To ask the Secretary of State for the Home Department, whether her Department plans to use artificial intelligence to help (a) predict and (b) prevent violent attacks involving (i) machetes and (ii) zombie knives.

Photo of Chris Philp Chris Philp The Minister of State, Home Department

The Home Office is working across government and with operational partners to develop our understanding of the threats and opportunities presented by artificial intelligence. The Home Office has already convened and will be convening further meetings to identify the best opportunities to use artificial intelligence to prevent and detect crime of various types.

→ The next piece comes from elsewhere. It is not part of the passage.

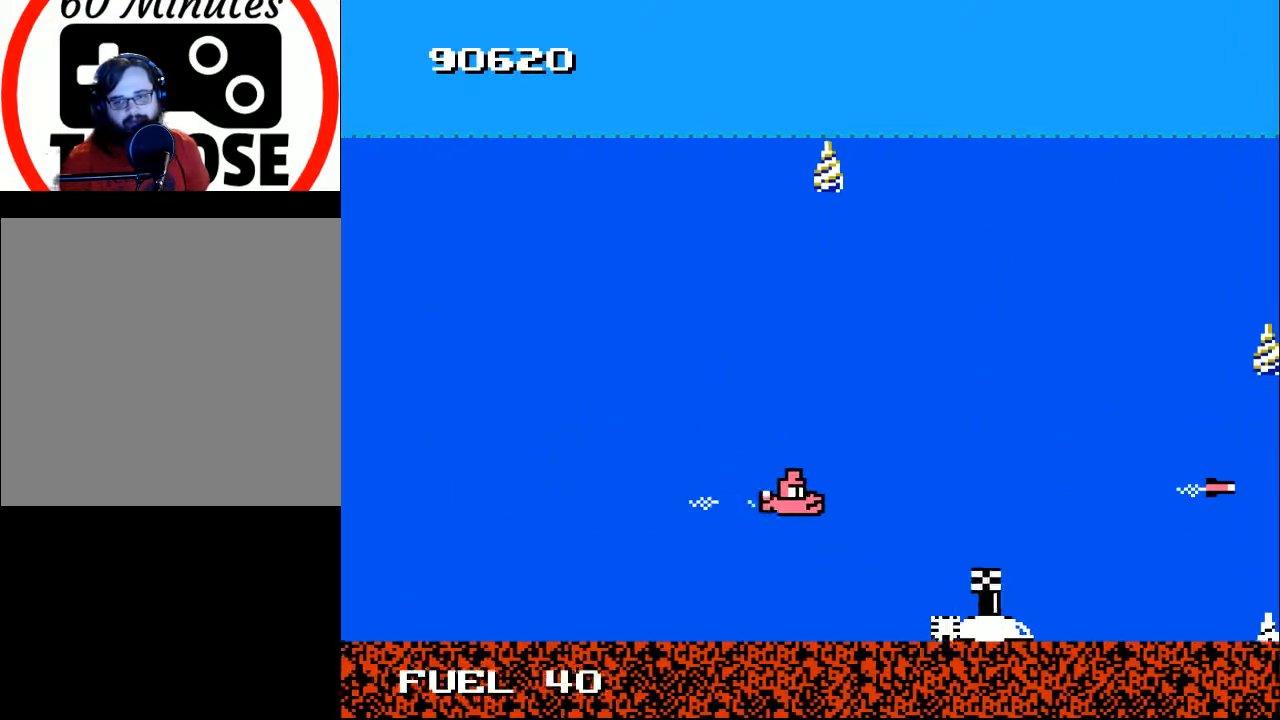
{"buttons": [], "right_stick": "center", "events": [[33, "DPAD_RIGHT", "up"], [33, "X", "down"], [133, "X", "up"], [333, "DPAD_LEFT", "down"], [500, "DPAD_LEFT", "up"]]}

The use of artificial intelligence to predict and prevent serious violence is an operational matter for Chief Constables.

Knife crime is below its pre-pandemic level and the Home Office is investing over £110m to tackle serious violence in 2023/24. This includes:

  • Violence Reduction Units and hotspot policing in the 20 areas worst affected by serious violence;
  • A Serious Violence Duty which legally requires specified agencies to work together to reduce serious violence locally;
  • Piloting Serious Violence Reduction Orders to give the police the power to stop and search adults already convicted of knife or offensive weapons offences; and
  • The Homicide Prevention Fund to help national policing organisations and local forces trial new initiatives and approaches.

We are also banning certain types of large knives (such as zombie style knives and machetes), giving the police more powers to seize dangerous weapons, creating a new offence of possession of a bladed weapon with an intent to harm, and increasing sentences for those who import, manufacture or sell dangerous weapons to under 18s.